Questa fase si preannuncia decisiva: se il Dna Ignoto 3 dovesse risultare estraneo a tutti i profili raccolti, la pista dell’inquinamento perderebbe forza e la traccia genetica potrebbe diventare un elemento chiave per riaprire del tutto il caso.
Dna ignoto 3 e la comparazione con almeno 30 persone
All’indomani degli esiti delle repliche degli esami sui 5 campioni di quella stoffa effettuati nell’incidente probatorio disposto nella nuova indagine sull’omicidio della 26enne di Garlasco, il passo successivo è quello di verificare se si tratta o meno di un «inquinamento». Passo che, in teoria, esula dal quesito relativo agli accertamenti irripetibili disposti dal gip Daniela Garlaschelli, e che dovrebbero essere di competenza della Procura di Pavia che ha indagato Andrea Sempio in concorso con altri. Per tanto, oltre a quelli già effettuati, dovrebbero essere fatti prelievi ai fini delle comparazioni con quel Dna di un terzo ignoto, a partire da coloro che sono intervenuti sulla scena del crimine e hanno avuto a che fare con il corpo di Chiara. A spanne compresi quelli di cui si è già in possesso del Dna, almeno una trentina di persone. Anche chi si è occupato, dopo la riesumazione, di sanare quella grave dimenticanza e ha preso le impronte. I match finora effettuati, anche con i profili di Sempio e Alberto Stasi, hanno dato esito negativo.
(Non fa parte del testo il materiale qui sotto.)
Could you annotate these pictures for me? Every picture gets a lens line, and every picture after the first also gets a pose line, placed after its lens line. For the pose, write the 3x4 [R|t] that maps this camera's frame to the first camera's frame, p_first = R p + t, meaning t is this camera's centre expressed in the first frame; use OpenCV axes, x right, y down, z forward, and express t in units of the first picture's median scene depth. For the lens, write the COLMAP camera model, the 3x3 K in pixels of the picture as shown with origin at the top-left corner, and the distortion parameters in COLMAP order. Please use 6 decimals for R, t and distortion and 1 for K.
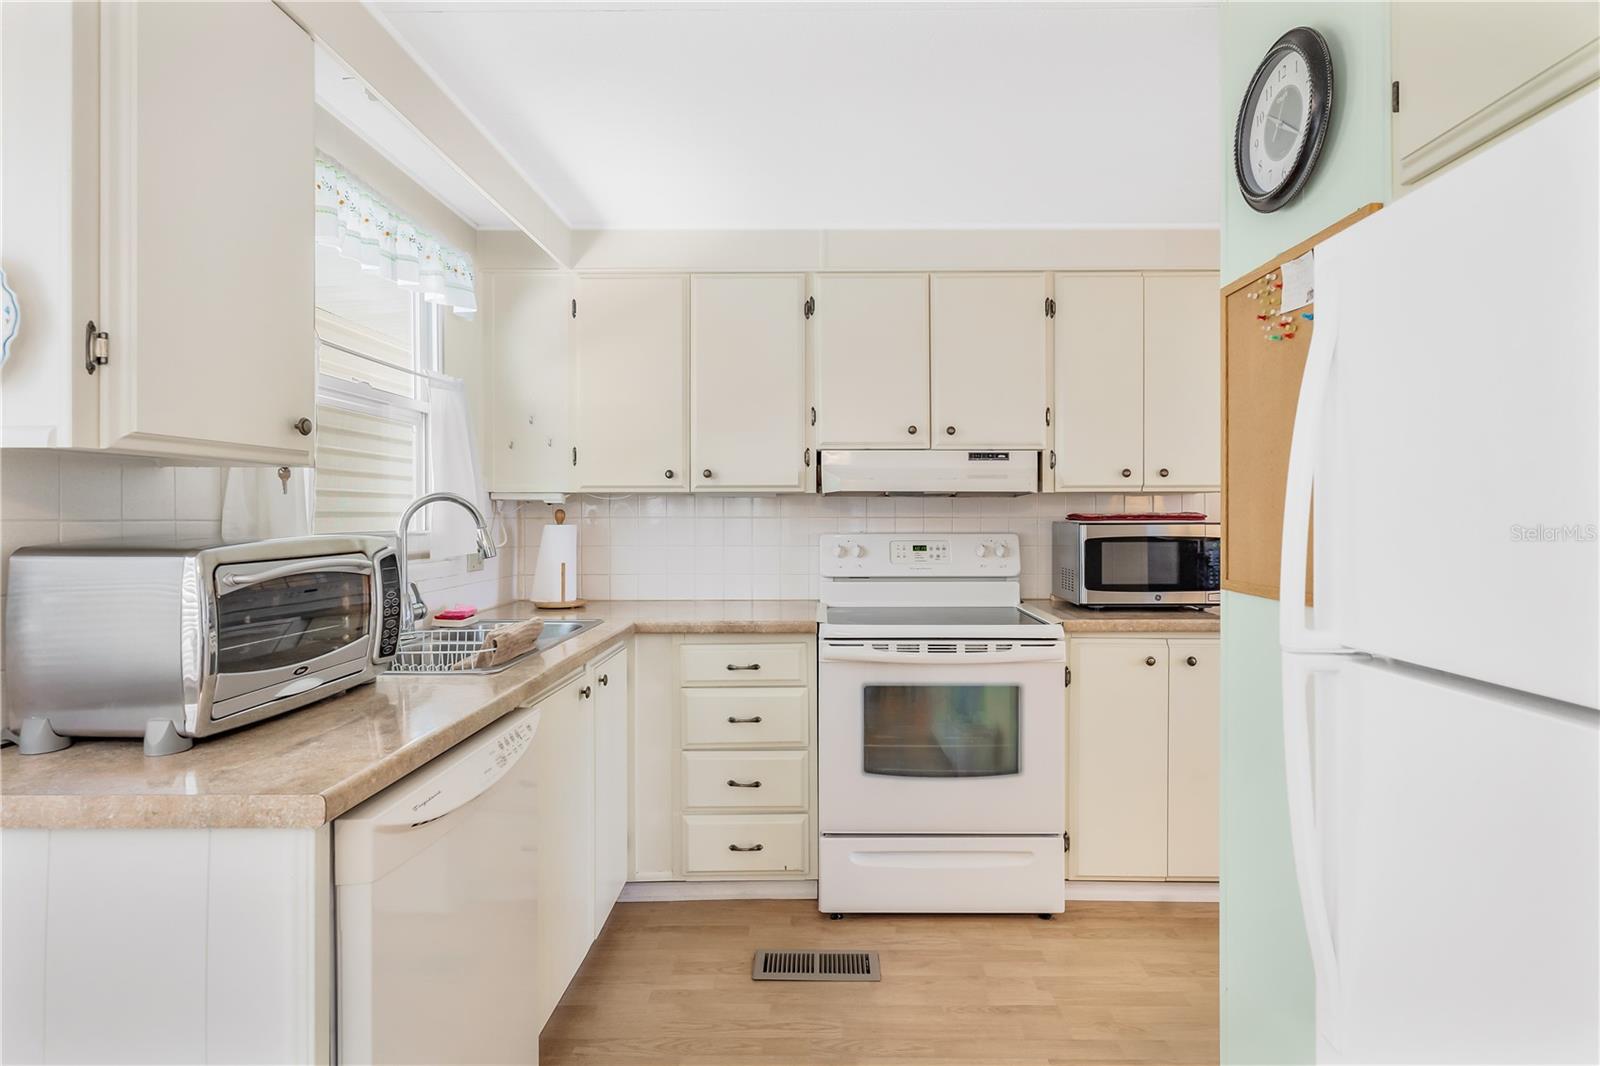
lens RADIAL K [[764.0, 0, 798.5], [0, 764.0, 514.5], [0, 0, 1]] dist [0.006318, -0.002175]
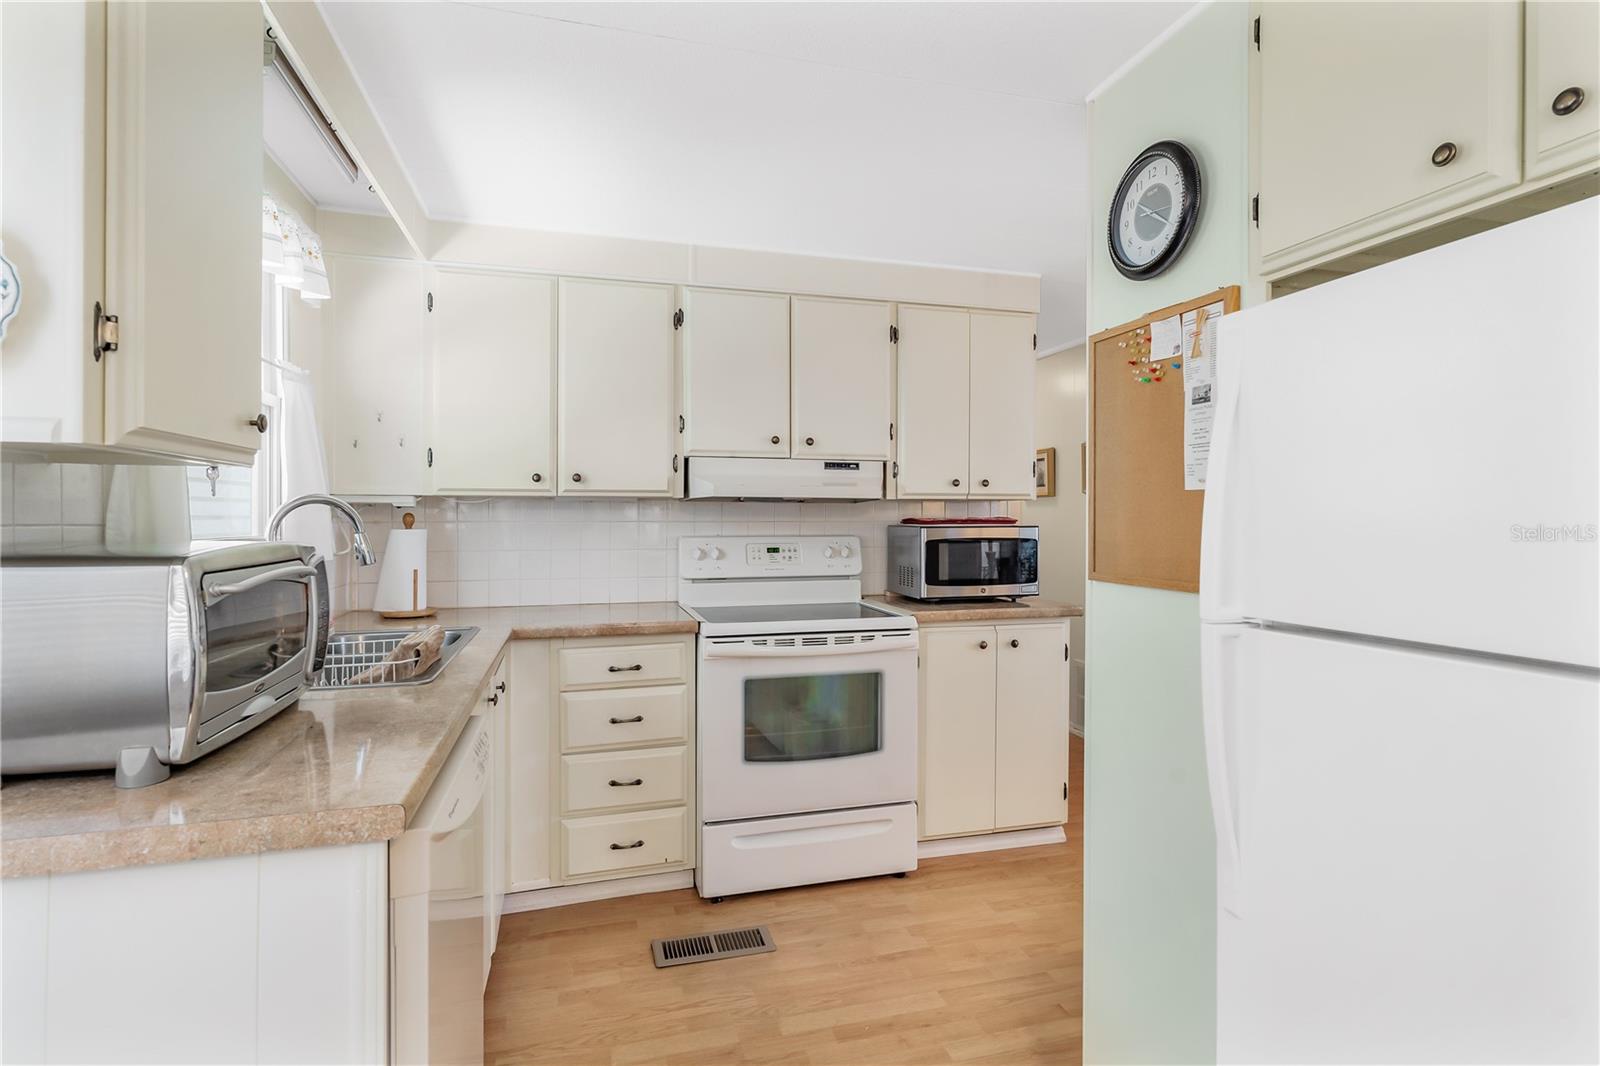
lens RADIAL K [[764.0, 0, 754.7], [0, 764.0, 520.5], [0, 0, 1]] dist [0.006318, -0.002175]
pose [[0.964126, 0.000215, 0.265446, -0.183874], [-0.000908, 0.999996, 0.002486, -0.000389], [-0.265445, -0.002638, 0.964122, -0.027913]]
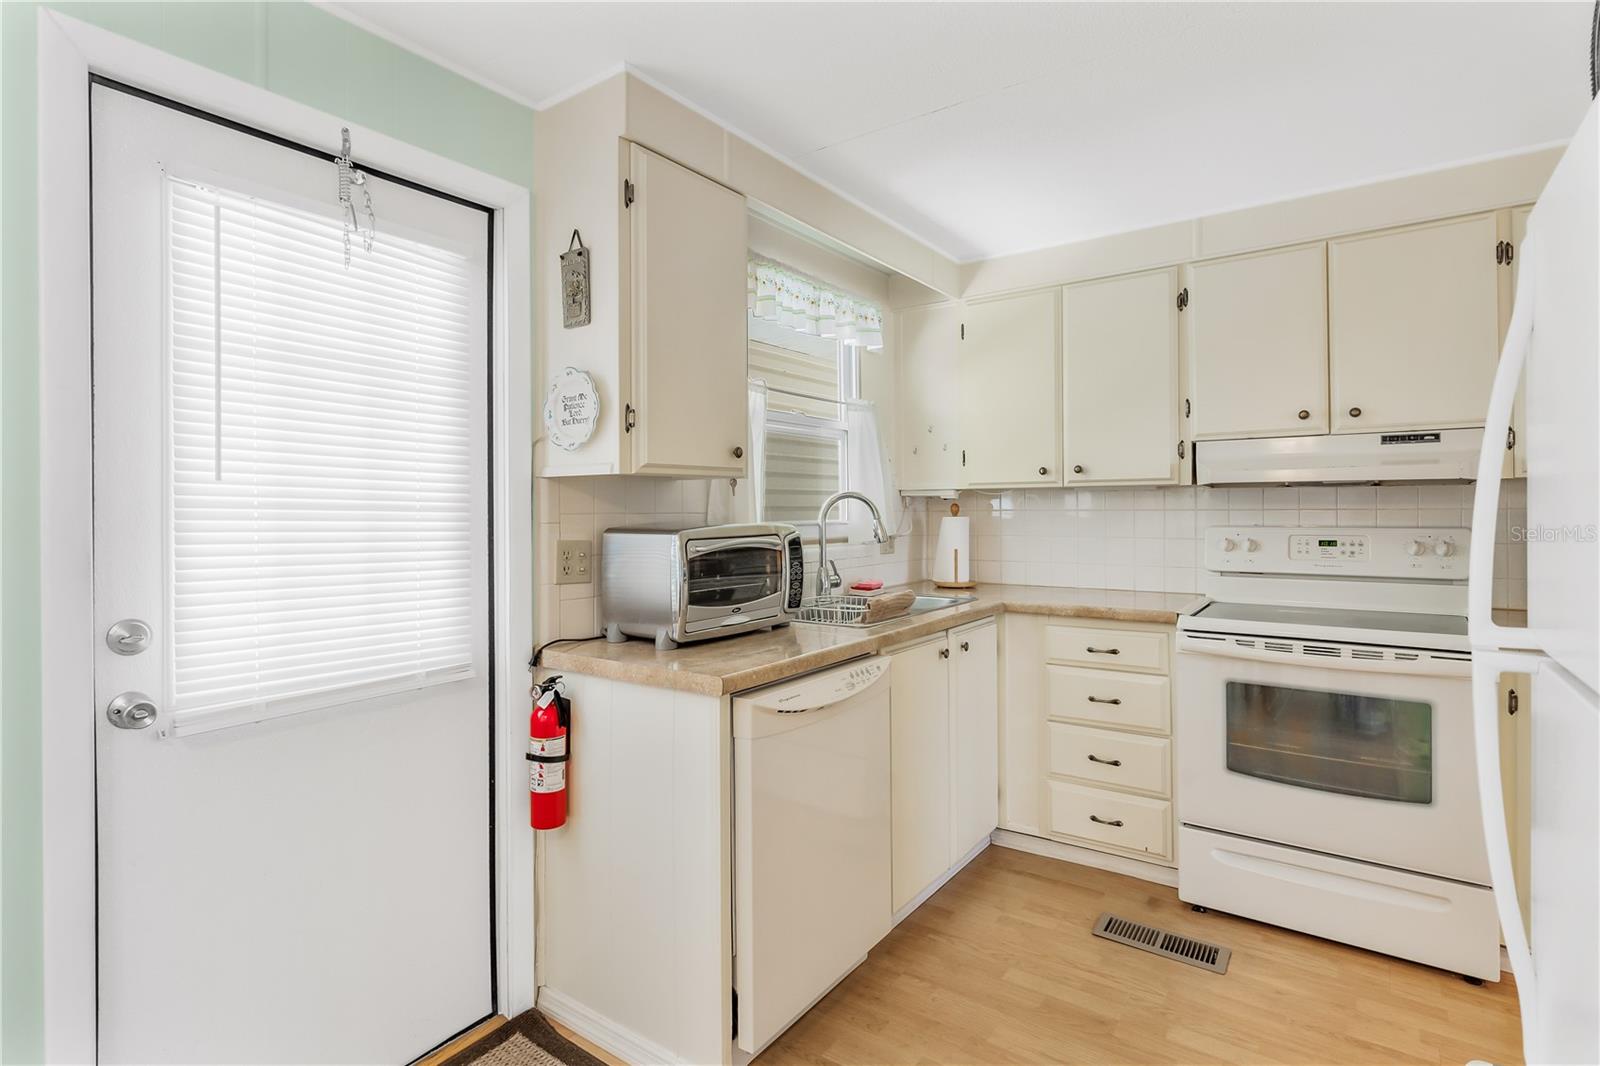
lens RADIAL K [[764.0, 0, 810.3], [0, 764.0, 506.9], [0, 0, 1]] dist [0.006318, -0.002175]
pose [[0.826349, -0.005396, -0.563132, 0.199223], [0.005623, 0.999983, -0.001331, -0.001619], [0.563130, -0.002066, 0.826366, -0.111683]]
Garlasco: esiti finali su garza, in due prelievi su tre stessa contaminazione
Nuovo risultato sul fronte dell’incidente probatorio sul delitto di Chiara Poggi. Sono tre su cinque i risultati ‘utili’ sul fronte della garza che è stata usata nella bocca della ventiseienne per raccogliere il suo materiale genetico da confrontare con le tracce dell’omicidio del 13 agosto 2007 a Garlasco. E anche la replica sulla terza ‘traccia’ ha restituito un presunto inquinamento. Di questa ripetizione ne dà conto la mail della genetista Denise Albani – scelta dalla giudice per le indagini preliminari di Pavia Daniela Garlaschelli – inviata nella tarda mattinata ai consulenti del nuovo indagato Andrea Sempio, del condannato Alberto Stasi e della famiglia della vittima. Sulla garza di pochi centimetri usata in sede di autopsia e che ha toccato tutte le pareti della bocca della giovane sono stati fatti cinque prelievo. Uno ha mostrato un aplotipo Y (linea maschile) compatibile al 99% con Ernesto Gabriele Ferrari l’assistente del medico legale, un secondo è in parte sovrapponibile a Ferrari e in parte no (fino a qui gli elementi noti) e la seconda replica odierna ha restituito anche nel terzo prelievo una traccia ‘mista’ di Ferrari e dello stesso materiale ignoto. Si tratta di un campione ancora più eseguo e degradato degli altri due e che avvalora che la garza fosse già contaminata prima del prelievo. In tutti e tre i casi si tratta di campioni che sono inferiori a una sola cellula (tra i 2 e i 4 picogrammi) rispetto alla quantità della vittima (presente con concentrazioni nell’ordine dei 40.000 picogrammi) e che la logica e la scienza lega a un “inquinamento”. E che questa sia l’ipotesi a cui crede l’esperta del giudice è anche legata alla sua richiesta di “qualche specifica in più” al medico legale Marco Ballardini per capire come e da chi è stata maneggiata la garza durante l’autopsia.